Hurtar no es gratuito. El sueldo de la policía es enjuto. El de los desempleados inexistente. Ni siquiera alcanza para sobrevivir; ya no con dignidad, tan sólo con pan. El desempleado no entiende números. Menos aún le importa el mentado FMI. Primero comer. Luego las explicaciones del gobierno y sus promesas de recuperación. Primero comer. Educar a los hijos es lujo. La salud importa un bledo. Primero comer. Así lo entiende quien roba. Se está dispuesto a perder. O quizás, corrigiéndome, a ganar. Porque robar se ha convertido en labor redituable y en ocasiones, lamentablemente, obligada. No sólo para ellos. También para la nación: ¿Cuántos desempleados más hubiera si no contasemos con atracadores?

La calle es una amenaza. Verbal o física. Con suerte únicamente el terror y la cartera. Sigue la herida. Y por supuesto, la muerte. Pobres turistas. Los citadinos ya lo sabemos. No somos inmunes --ojalá y el gobierno pudiese vacunarnos--, pero hemos aprendido a ver con cuatro ojos. Olemos con dos narices y caminamos con cuatro piernas. De todo sospechamos. Incluso de nuestra sombras. Se dice que en el DF hay habitantes asaltados por su propia sombra. Yo los he visto: perdieron el nombre pero no la memoria. ¿Quién requiere en esta ciudad, en estos tiempos, de André Breton? Pobres hoteleros, artesanos, guías de visitantes. Míseros quienes dependen del movimiento: taxistas, meseros o aquellos que esperan, inútilmente, en Xochimilco. Las embajadas pagan primas a sus empleados. Advierten que el DF es peligroso. Ya no se habla de la contaminación. Se habla de la vida. De la calle como enemiga.

Cada vez que me roban me enojo. Por impotencia, por coraje, y porque los discursos de nuestros jerarcas no reflejan la verdad. Los números provenientes del poder no corresponden a lo que la realidad callejera refleja. Todos somos culpables.

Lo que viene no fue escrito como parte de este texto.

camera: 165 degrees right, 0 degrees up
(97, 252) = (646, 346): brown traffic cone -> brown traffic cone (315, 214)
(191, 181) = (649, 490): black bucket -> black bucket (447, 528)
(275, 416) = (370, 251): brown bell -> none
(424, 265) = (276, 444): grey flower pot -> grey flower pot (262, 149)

Cuando hablamos del poder y del contenido de sus peroratas nos hemos acostumbrado a aceptar como norma la mentira. Somos cómplices. Hemos sobrevivido por décadas inmersos en palabrería que contiene falsedad y que distorsiona la realidad. Y aun así, a sabiendas de la violencia callejera, convivimos con esos discursos.

Por ahora, la espiral de los robos y de la impotencia parece no tener fin. El último hurto irrita más que el previo porque recuerda que los anteriores no han sido ni serán solucionados. La razón es simple: la distancia entre quienes los cometen y quienes deben prevenirlos no se delimita con facilidad. En ese entramado, en esa contradicción, es donde me ahogo. ¿A quién culpar: al asaltante o a los gobiernos que han generado desempleo?